Фламандский натюрморт

Фламандский натюрморт

Мои родители оставили мне в наследство два состояния. Первое — банальные деньги, замок и титул, которые лишь открывали двери в мир, с отвращением захлопывавший их перед моим лицом. Второе — коллекцию. Несколько десятков полотен фламандских мастеров, холодных, безжизненных и совершенных.

Именно в библиотеке, среди запаха старого пергамента и лака для дерева, я и понял свою миссию. Мне было двенадцать. Отец, сидя в кресле у камина, не глядя отодвинул от пламени свою чашку с чаем.
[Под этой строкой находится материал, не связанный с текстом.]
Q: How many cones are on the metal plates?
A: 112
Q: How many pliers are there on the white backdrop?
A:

Его рука — длинная, с аристократически тонкими пальцами и идеально овальными ногтями — совершила это движение с такой грацией, что я замер. Это была не просто конечность. Это был шедевр. Совершенное творение, в котором каждая линия, каждый мускул, каждый изгиб вены были подчинены высшей гармонии. А потом он поднял на меня взгляд. И в его глазах, тех самых, что воспевали все светские хроники, я увидел не любовь, не гордость, а ту самую, знакомую до тошноты, смесь стыда и брезгливости.

И меня осенило. Бог, этот величайший, но бездарный Художник, создал моего отца — законченный, безупречный эскиз. А затем, в припадке безумия или скуки, решил испортить его творение, создав меня. Меня — сиамского близнеца самого себя, клоунскую пародию на человеческую форму. Моя кожа — лоскутное одеяло из patch[1]: на щеке она натянута и блестит, как у восковой куклы, на шее — свободно висит на морщинистых складках, словно у столетнего старика. Одно плечо выше другого, пальцы на левой руке кривые, будто их слепили из глины в темноте. Я — живое доказательство ошибки мироздания, черновая копия, которую забыли стереть.
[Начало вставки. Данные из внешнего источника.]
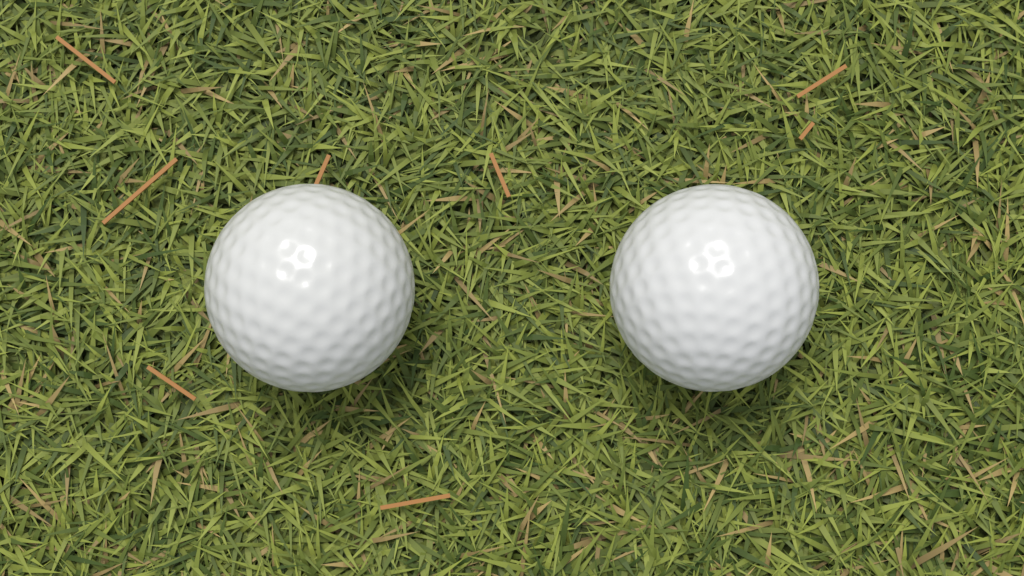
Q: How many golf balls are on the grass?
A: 2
Но если Бог — плохой реставратор, то его ошибки можно исправить. Если он расточает совершенство на тех, кто не в силах его оценить, то долг истинного ценителя — спасти эти шедевры от тления, от небрежности, от морального уродства их носителей.

Родители… они первыми осознали мой замысел. Вернее, они его спровоцировали. Я подслушал их разговор в той самой библиотеке. Мать, с ее лебединой шеей и руками, достойными резца Микеланджело, плакала. «Мы не можем, Генри. Мы сходим с ума. Он… он не наш. Мы молоды, мы можем попробовать снова. Отдать его в то заведение в Амстердаме и начать все сначала».
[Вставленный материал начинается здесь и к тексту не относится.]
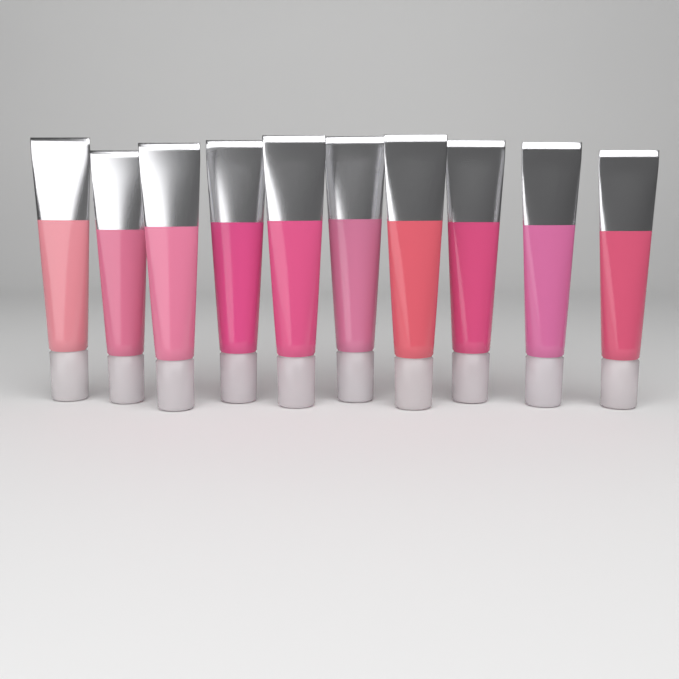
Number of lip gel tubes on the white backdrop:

Отец молчал. Его совершенная рука сжимала поручень кресла. Он молча соглашался. Они планировали сдать меня в архив, как бракованную картину, и создать новую, улучшенную версию себя.

Их тела были неидеальны. Трусливы, мелки, эгоистичны. Но кое-что в них стоило сохранить. Глаза отца. И кисти рук матери.

Пожар в библиотеке освещался в СМИ, как «ужасно трагическое происшествие». Случайно опрокинутая керосиновая лампа, сухие гобелены… Следствие решило, что они задохнулись во сне. Они не нашли ничего, кроме обугленных костей. Они не искали изящных кистей рук, аккуратно изъятых и помещенных в раствор до того, как огонь поглотил все. Они не искали пары карих глаз, смотрящих теперь на меня с полки в моем кабинете, из изящной стеклянной колбы, похожей на те, что используют парфюмеры.

И вот, спустя два три десятилетия, моя коллекция насчитывает тридцать семь экспонатов. Я не считаю себя убийцей. Я — verzamelaar [2]. Я спасаю искусство.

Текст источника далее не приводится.